Audio By Carbonatix
President John Mahama has renewed Africa’s demand for reparative justice, insisting that the continent has reached a point where forgetting the past is no longer an option.
Speaking at the opening of the Diaspora Summit 2025 on December 19, he said Africa is at “a very pivotal place” in its journey and cannot afford to move backwards or pretend the past never happened.
He warned against what he described as attempts to force Africa into “some sort of amnesia” about “the blood that was spilled, the lives that were lost and the years that were sacrificed” in the fight for freedom.
According to him, the moment makes forgetting impossible, primarily when people of African descent are described as “garbage and filth,” African countries are labelled “shitholes,” and people who look like Africans are stripped of the citizenship they have earned.
President Mahama said this reality leaves Africa with no choice but to confront racism and discrimination directly.
He stressed that this is not a time for excuses or silence, but a time to speak clearly and reclaim what was lost. He described the moment as one that demands clarity about both Africa’s losses and its aspirations.
He announced that Ghana will take a major step on the global stage, revealing that at the United Nations General Assembly this year, he served notice that Ghana will move a motion next year to recognise the transatlantic slave trade as “the greatest crime against humanity.”
He said he expects the motion to enjoy full support from Africa and the diaspora.

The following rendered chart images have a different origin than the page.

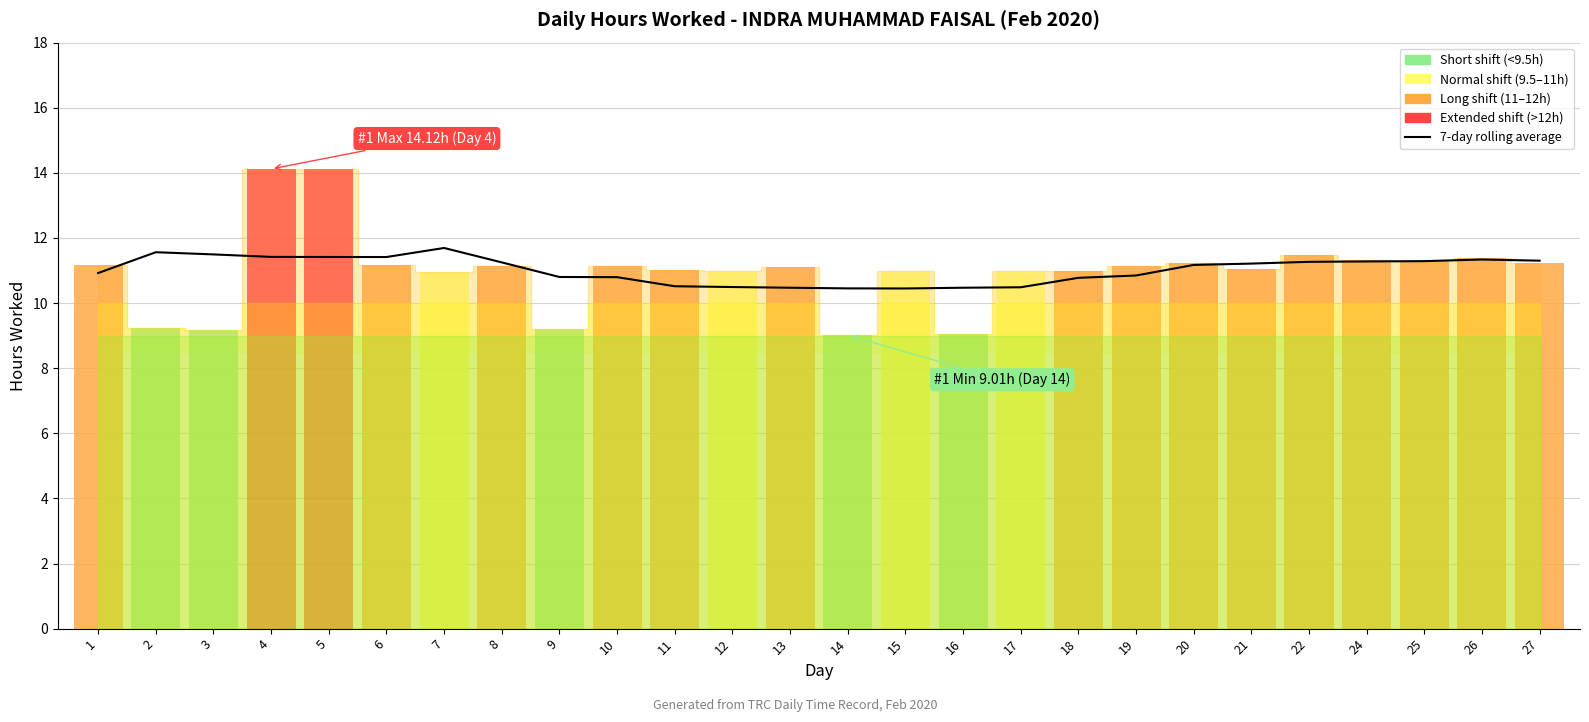

Which category has the highest value across all series?

7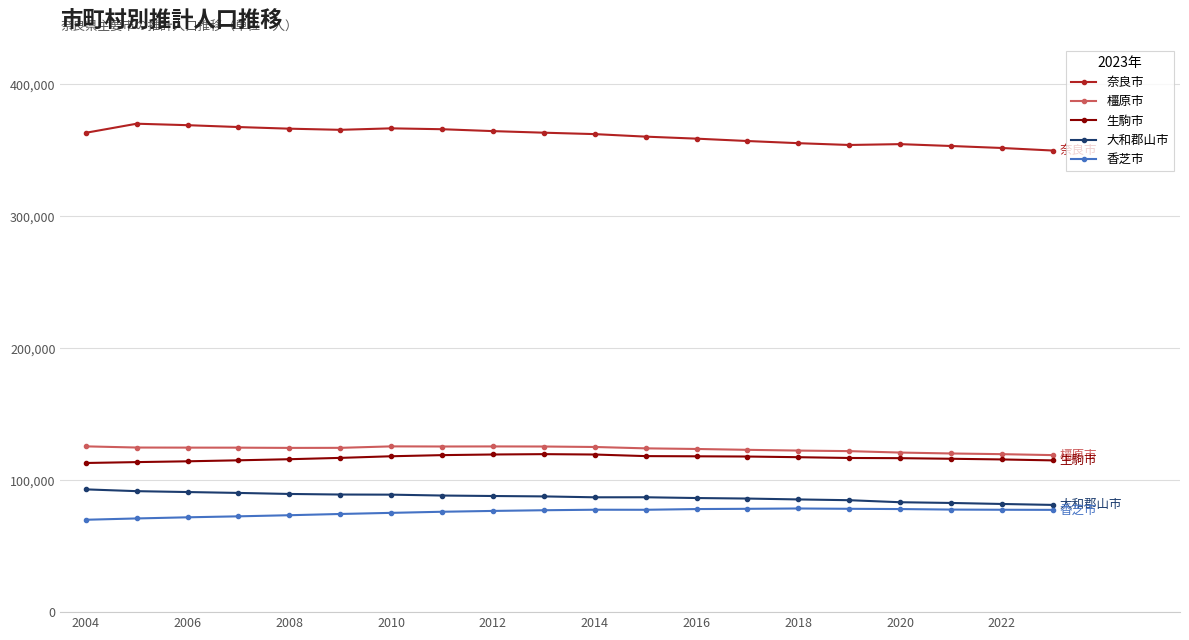

At how many categories does at least one series exceed 271550?

20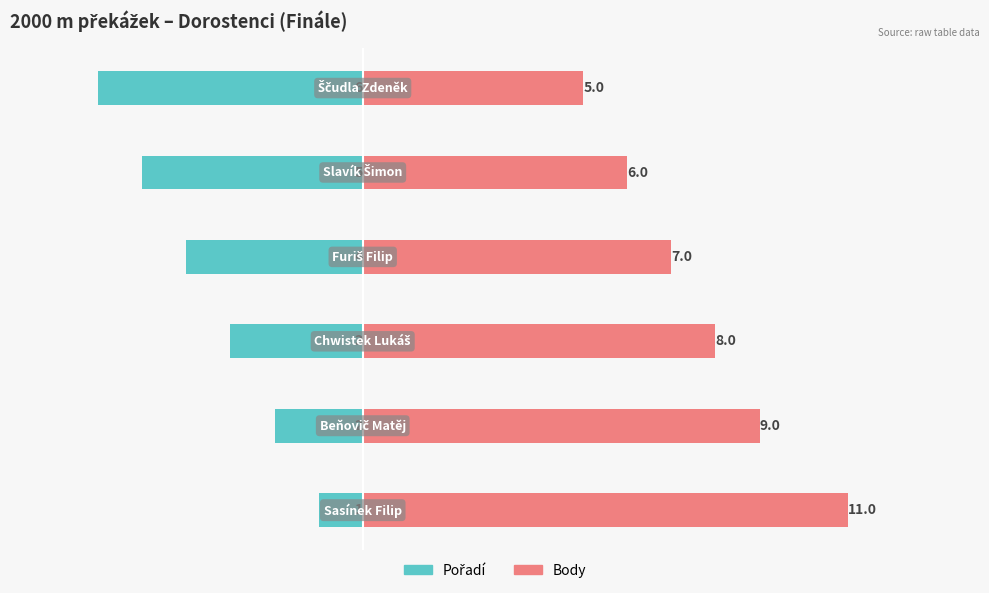

How many data points does each series have?

6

President Mahama said Africa has endured slavery, colonialism, genocide and apartheid, and these crimes must be acknowledged.
He declared that Africa demands the creation of legal, institutional and international mechanisms to advance reparative justice.
He was clear on what reparations must involve. They must include “tangible measures such as debt cancellation, monetary compensation, return of stolen artefacts, institutional reform and transformative economic redress in the global economic system.”
He added that the damage to Africa goes beyond material loss. He pointed to the emotional cost and referenced studies on epigenetics, noting that trauma can be passed down through generations.
The President asked what impact centuries of trauma, combined with present-day injustices, have on the health of Africans and their children, and how healing can truly begin.
Looking to the future, President Mahama said Africa must choose how it responds to its history. He reminded the audience that “the future is African,” repeating the phrase for emphasis.
He said Africans hold the power to change the circumstances of their past but must be more intentional about unity than their oppressors were about division.
President Mahama ended on a note of confidence, saying that with a united Africa and diaspora, “there is nothing we cannot achieve.”